Action item >> Leave the pictures aside. Retype exactly the lines from the top of the data below through the one holding "- review note".

*** Opening of Supplied information ***

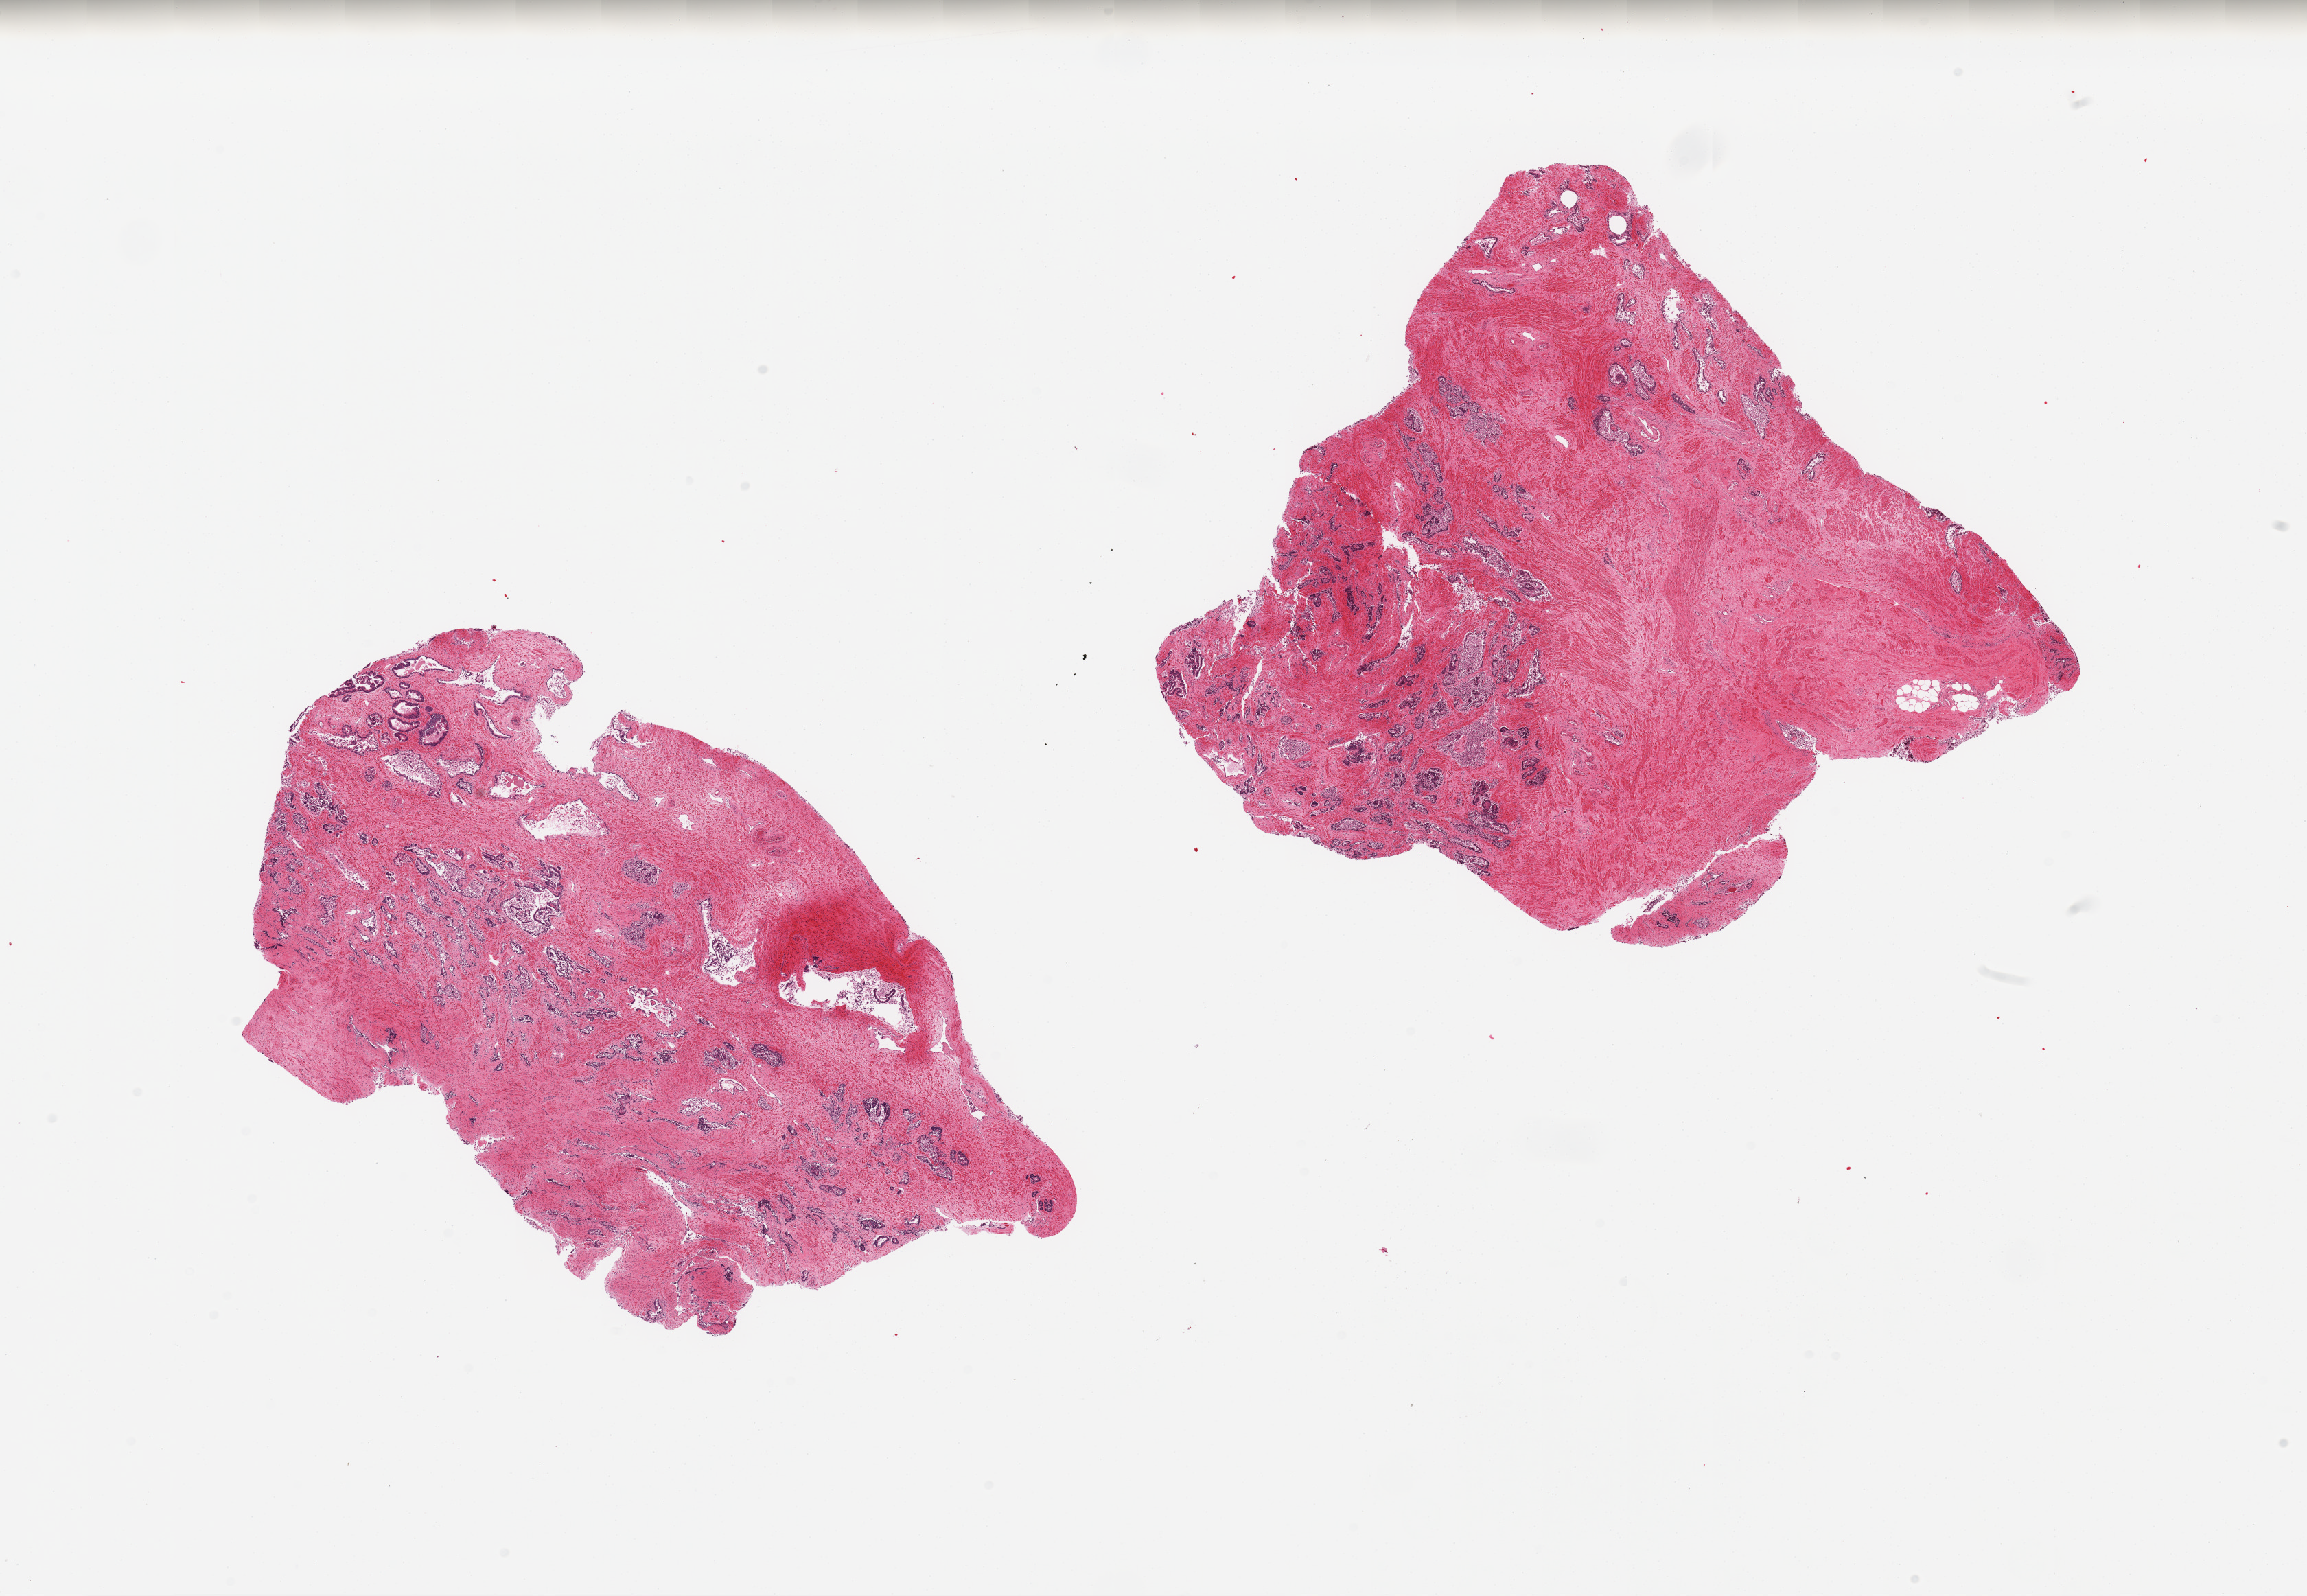
Whole-slide image, haematoxylin and eosin stain, whole scanned area (about 26.6 x 18.4 mm, slide scanned at 20x) shown as a low-resolution overview, PAXgene-fixed paraffin-embedded (PFPE) section, sampled site (target tissue): prostate, tissue donor sample. Male donor.
- review note (as recorded): 2 pieces, glandular component moderate-marked autolysis (2-3)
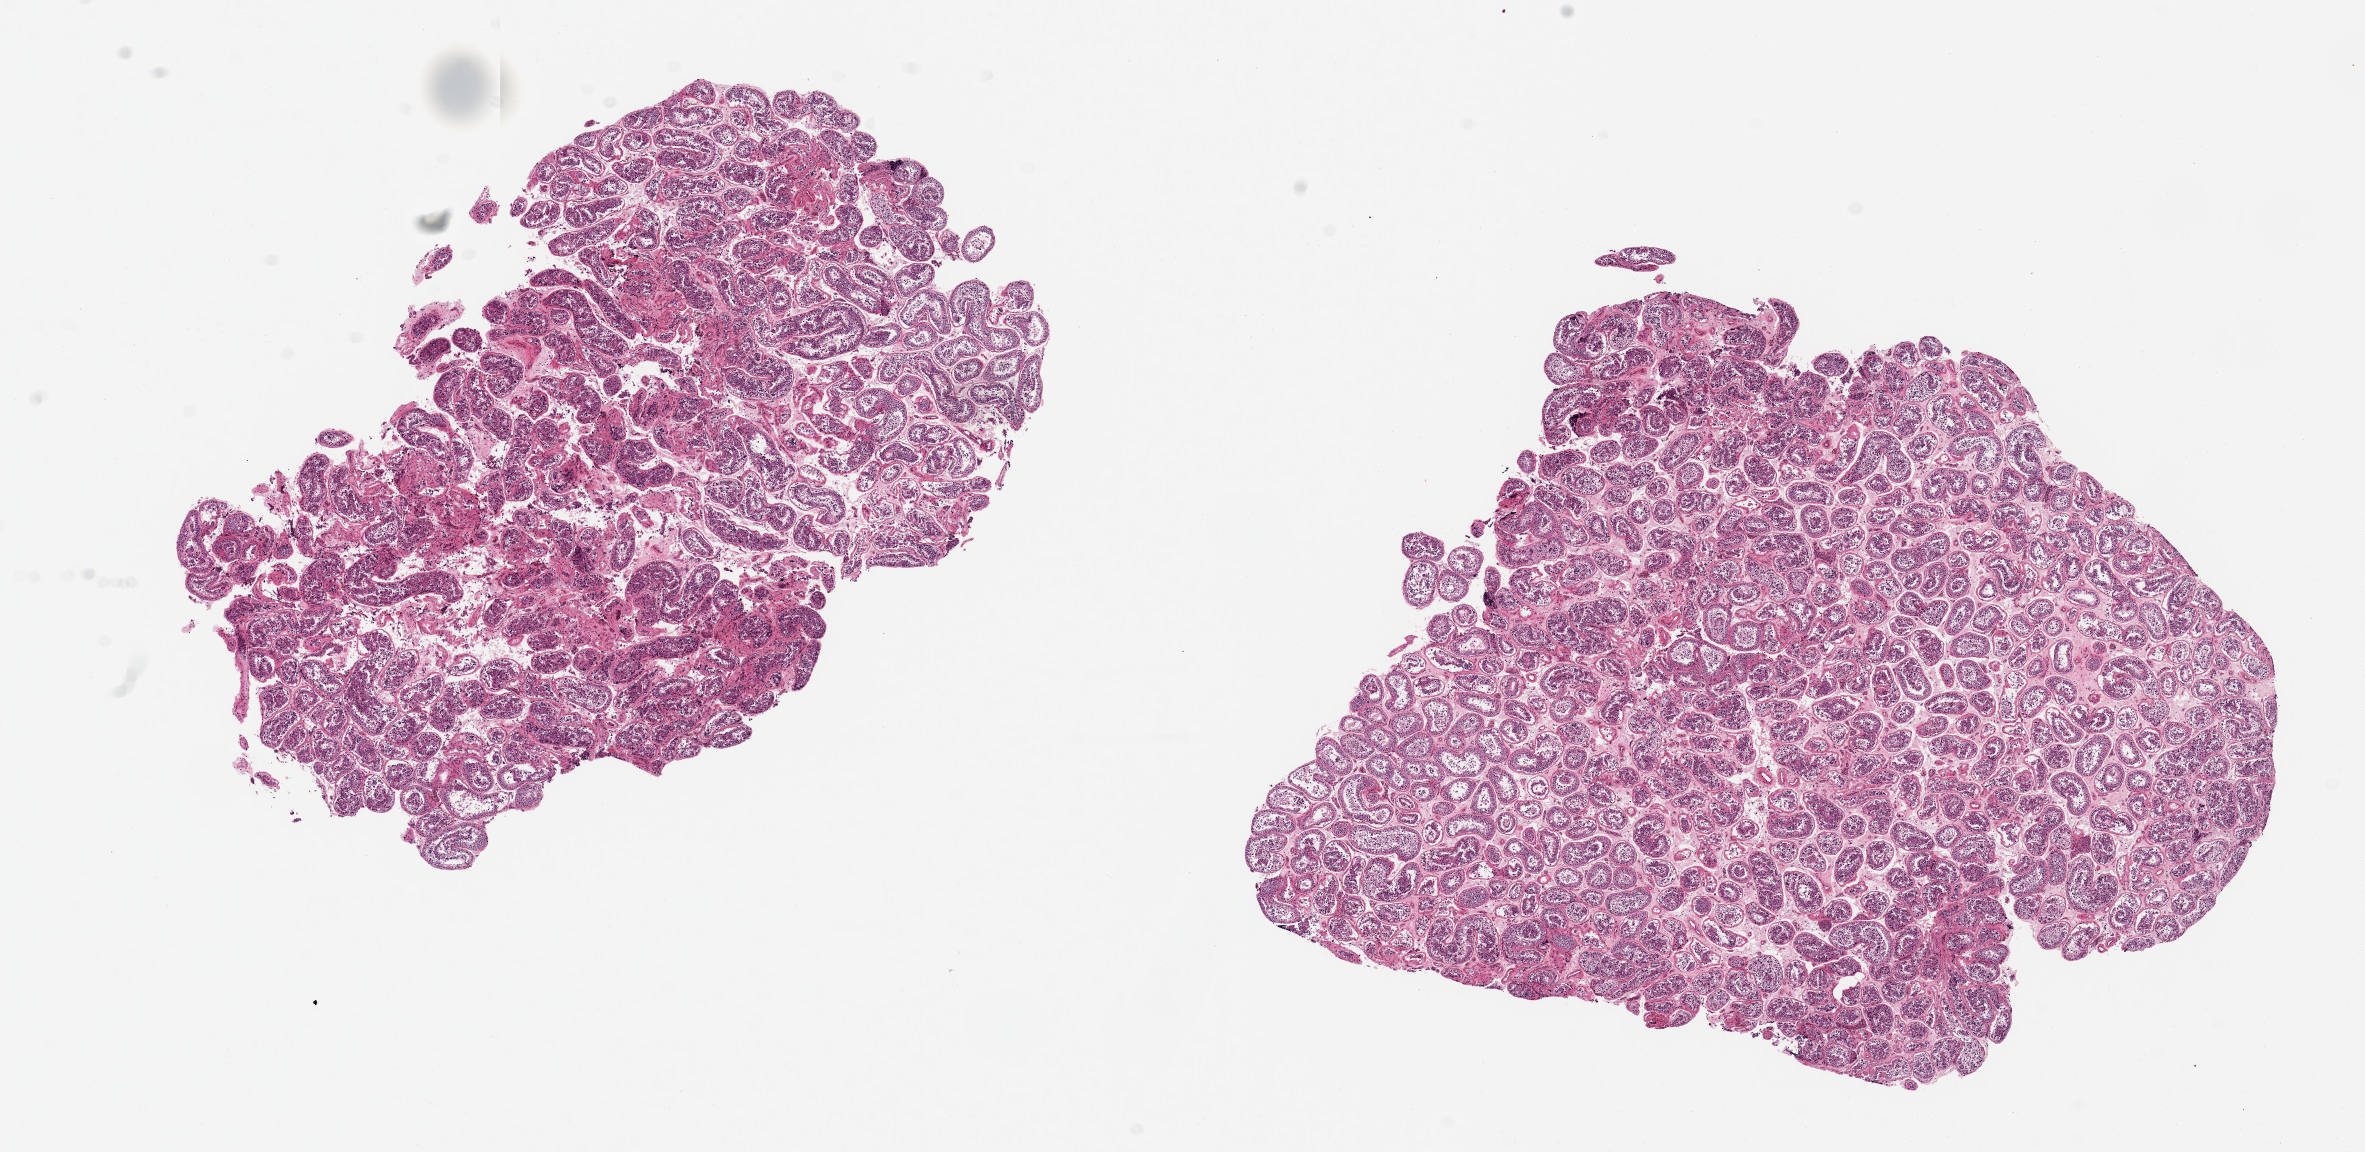
Digitized H&E-stained section, brightfield — a low-resolution overview of the entire scanned area, about 18.7 x 9.1 mm (slide scanned at 20x), PAXgene-fixed, paraffin-embedded tissue, section of testis (target tissue), tissue donor sample.
• review note (as recorded): 2 pieces, 7x5 & 7x6mm; slightly decreased spermatogensis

*** Close of Supplied information ***

Answer section >>
Whole-slide image, haematoxylin and eosin stain, whole scanned area (about 26.6 x 18.4 mm, slide scanned at 20x) shown as a low-resolution overview, PAXgene-fixed paraffin-embedded (PFPE) section, sampled site (target tissue): prostate, tissue donor sample. Male donor.
- review note (as recorded): 2 pieces, glandular component moderate-marked autolysis (2-3)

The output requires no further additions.